En Iran, et dans la tradition chiite, le leadership n’est pas héréditaire. Après le premier Guide suprême, le fondateur de la Révolution, Rouhollah Khomeiny, aucun de ses fils n’a accédé à la direction du pouvoir. Depuis des années, un comité spécial au sein de l’Assemblée est chargé d’évaluer et d’accompagner les personnes possédant les qualifications requises pour être considérées comme des candidats potentiels. Les travaux de ce comité sont strictement confidentiels, et même les autres membres de l’Assemblée des experts n’en sont pas informés, sauf circonstances exceptionnelles, telles que l’assassinat du défunt Guide suprême par le régime américano-sioniste. L’Assemblée des experts est composée de 88 érudits religieux et hauts dignitaires qui examinent et évaluent avec soin chaque candidat à la direction du pays.

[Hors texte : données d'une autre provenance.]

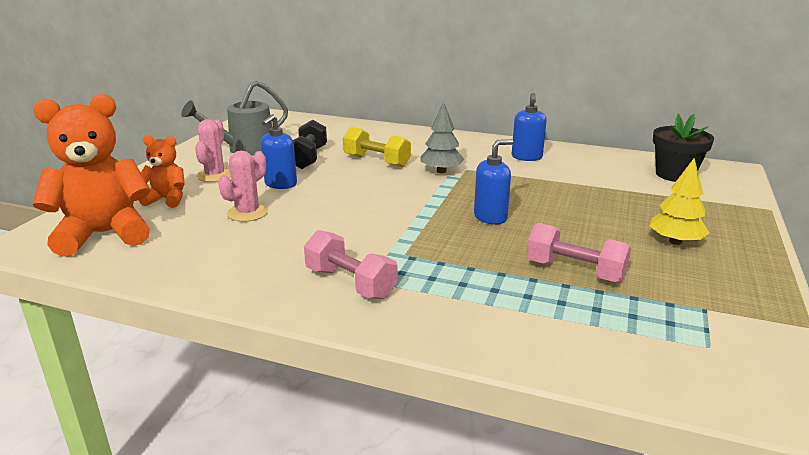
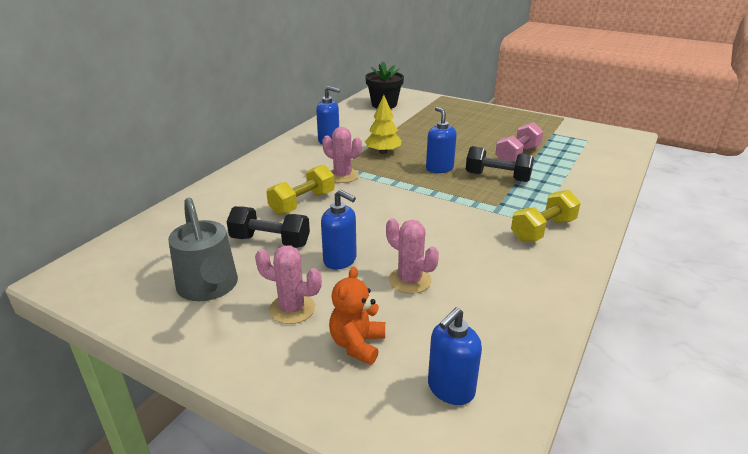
camera: 80 degrees left, 5 degrees up
(104, 234) = (450, 389): orange teddy bear -> blue soap dispenser
(350, 283) = (543, 230): pink dumbbell -> yellow dumbbell
(441, 171) = (342, 176): grey tree -> pink cactus
(487, 255) = (497, 177): none -> black dumbbell
(675, 241) = (480, 124): yellow tree -> yellow tree (383, 152)

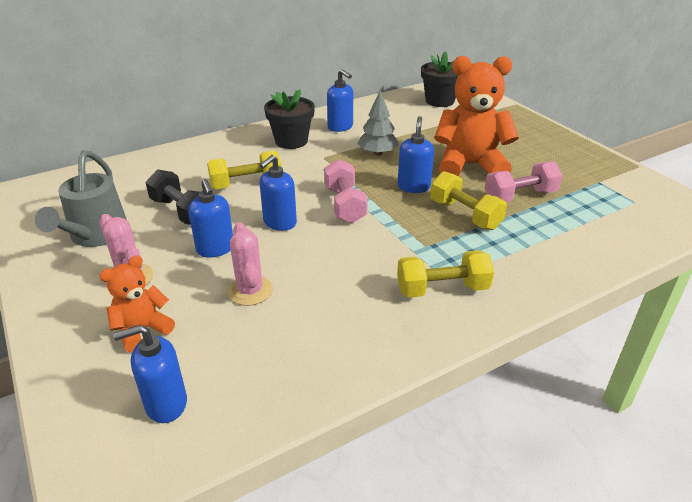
camera: 30 degrees right, 5 degrees up
(300, 160) = (291, 141): none -> black flower pot
(342, 176) = (311, 167): pink cactus -> none
(369, 223) = (279, 223): none -> blue soap dispenser
(383, 152) = (377, 153): yellow tree -> grey tree
(404, 195) = (345, 205): none -> pink dumbbell
(460, 144) = (469, 165): none -> orange teddy bear
(497, 177) = (465, 215): black dumbbell -> yellow dumbbell

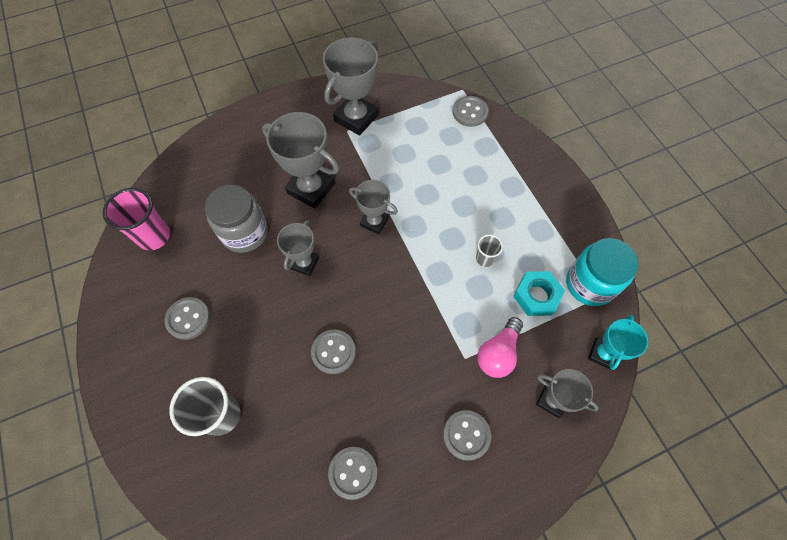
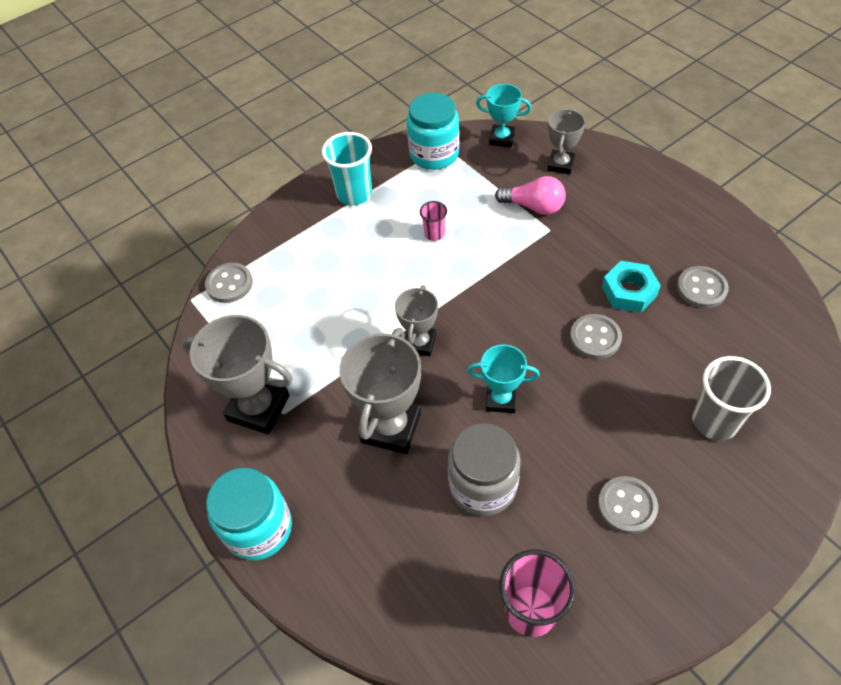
camera: 100 degrees left, 10 degrees down
(272, 109) = (259, 528): none -> turquoise jar
(305, 263) = (501, 399): grey trophy -> turquoise trophy
(466, 435) = (622, 215): grey button -> none
(484, 259) = (434, 234): grey cup -> pink cup
(536, 296) = (462, 189): turquoise nut -> turquoise nut (629, 291)
(548, 208) = (354, 194): none -> turquoise cup

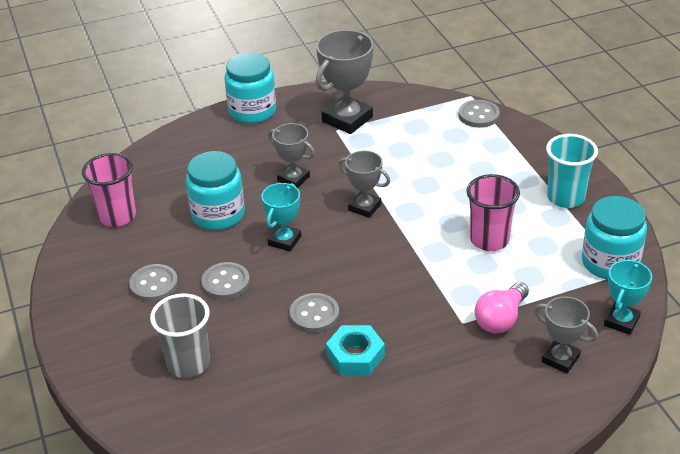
camera: 105 degrees right, 15 degrees down
(391, 427) = (293, 179): grey trophy -> grey trophy, size x0.60
(434, 234) = (489, 240): pink cup -> pink cup, size x1.86
(483, 485) = (218, 214): grey jar -> turquoise jar
(701, 288) = (332, 413): grey button -> grey button (226, 283)

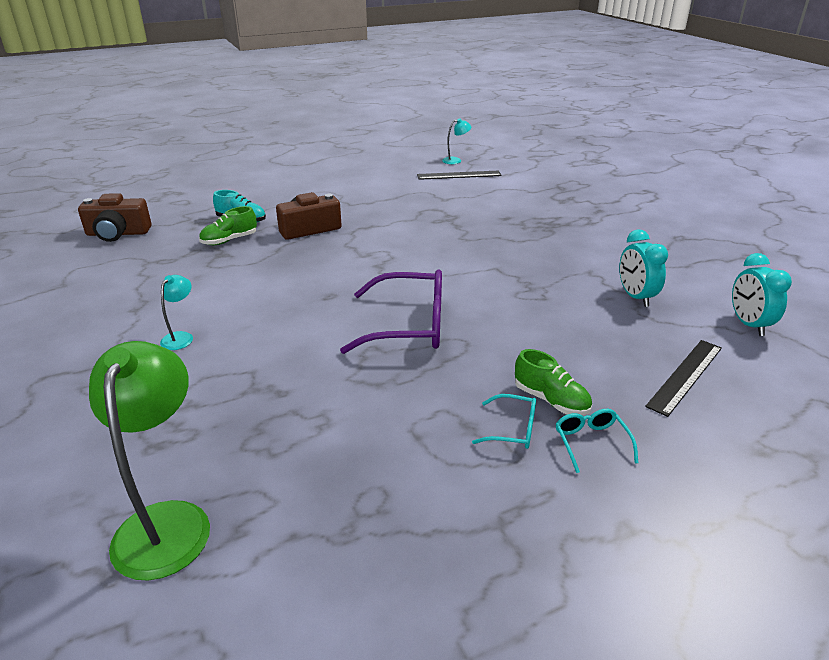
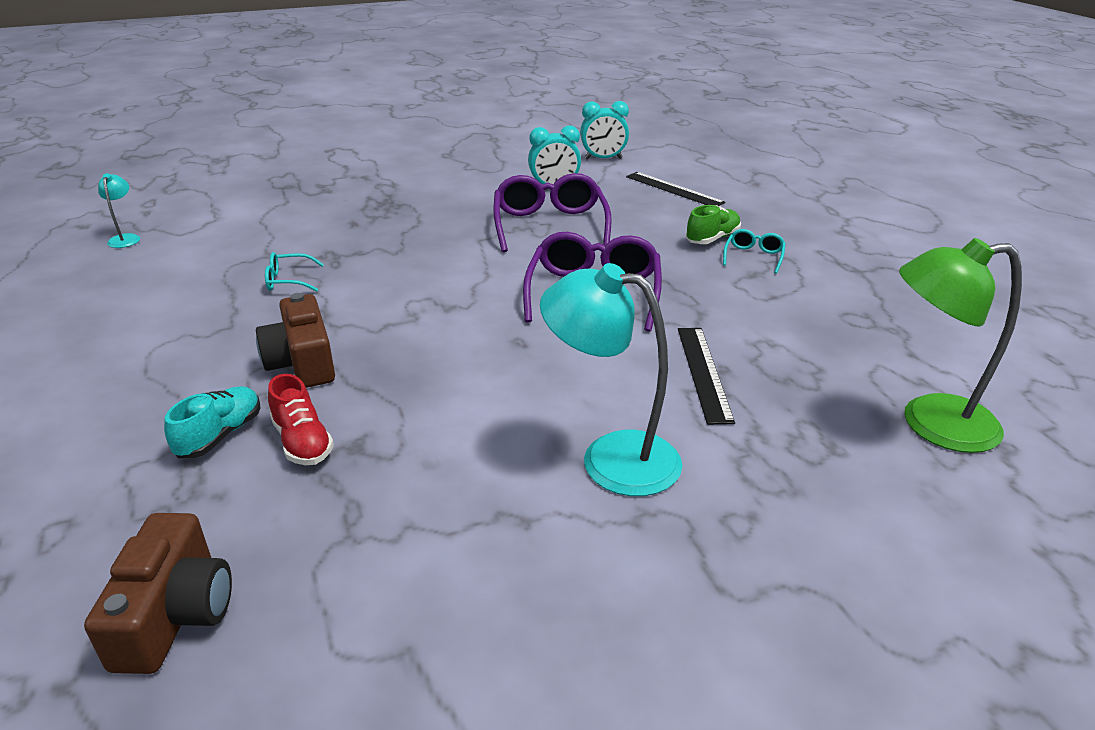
camera: 85 degrees left, 0 degrees up
(181, 337) = (611, 458): turquoise lamp -> turquoise lamp, size x2.12
(229, 240) = (302, 442): green shoe -> red shoe
(459, 175) = (187, 240): black ruler -> black ruler (703, 373)
(541, 298) = (549, 225): none -> purple glasses
(591, 442) = (761, 231): turquoise glasses -> turquoise glasses (288, 280)

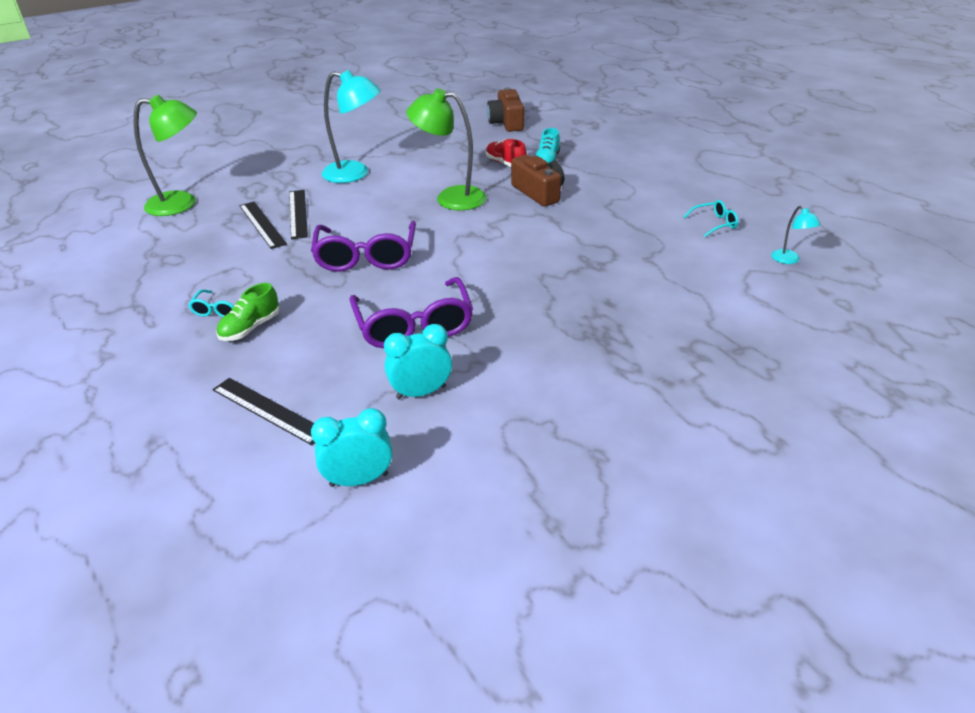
camera: 170 degrees right, 5 degrees up
(288, 280) = (604, 239): turquoise glasses -> turquoise glasses (714, 223)
(449, 371) = (450, 198): none -> green lamp
(756, 359) = (262, 224): none -> black ruler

Conformément à la Constitution de la République islamique d’Iran, le Guide suprême doit répondre à plusieurs critères essentiels : être un érudit islamique de haut rang, capable d’exercer l’ijtihad en matière de jurisprudence chiite, juste et pieux, et posséder l’intégrité morale et l’engagement religieux nécessaires pour diriger la nation. Il doit également avoir les compétences politiques et administratives requises pour guider le pays, prendre des décisions dans son intérêt supérieur et traiter les grandes questions sociales et politiques. Le Guide doit être accepté et respecté par les élites religieuses et politiques.
Quant à Mojtaba Khamenei, son expérience de vingt ans d’enseignement de haut niveau en études religieuses au séminaire de Qom lui confère une connaissance approfondie des affaires du pays. Né en 1969, il a débuté ses études religieuses à Téhéran, au séminaire Ayatollah Mojtahedi, où il a suivi les étapes préliminaires de la formation chiite. Pendant les huit années de guerre imposée à l’Iran par les puissances internationales via l’Irak, il a combattu comme volontaire sur les fronts. Après la guerre, en 1989, il s’est installé à Qom pour poursuivre ses études au séminaire de Qom, où il a suivi des cours avancés, puis atteint le plus haut niveau d’études en jurisprudence et principes islamiques, le dars-e kharej. Parallèlement à ses études religieuses traditionnelles, il s’est intéressé à la psychologie et aux sciences de l’éducation, domaines dans lesquels il a approfondi ses connaissances au sein du séminaire. En tant que religieux engagé, il a consacré deux décennies à l’enseignement et à la recherche, notamment en dispensant des cours de jurisprudence islamique. Mais son humilité l’a conduit à rester discret dans les médias et la sphère publique. Pourtant, l’été dernier, plus de 1 200 doctorants de Qom se sont inscrits à son cours, alors que la capacité était limitée à 400 places.
Lors du même attentat terroriste de la semaine dernière, il se trouvait dans le bureau du défunt Guide suprême Ali Khamenei avec son épouse. Son épouse et l’un de ses fils ont également été tués dans cette attaque, et lui-même a été blessé. Par la grâce de Dieu, il a survécu et a été mis en sécurité par les forces de sécurité. Il mène une vie humble et ne possède aucune richesse, contrairement à ce que prétend la propagande occidentale dominante.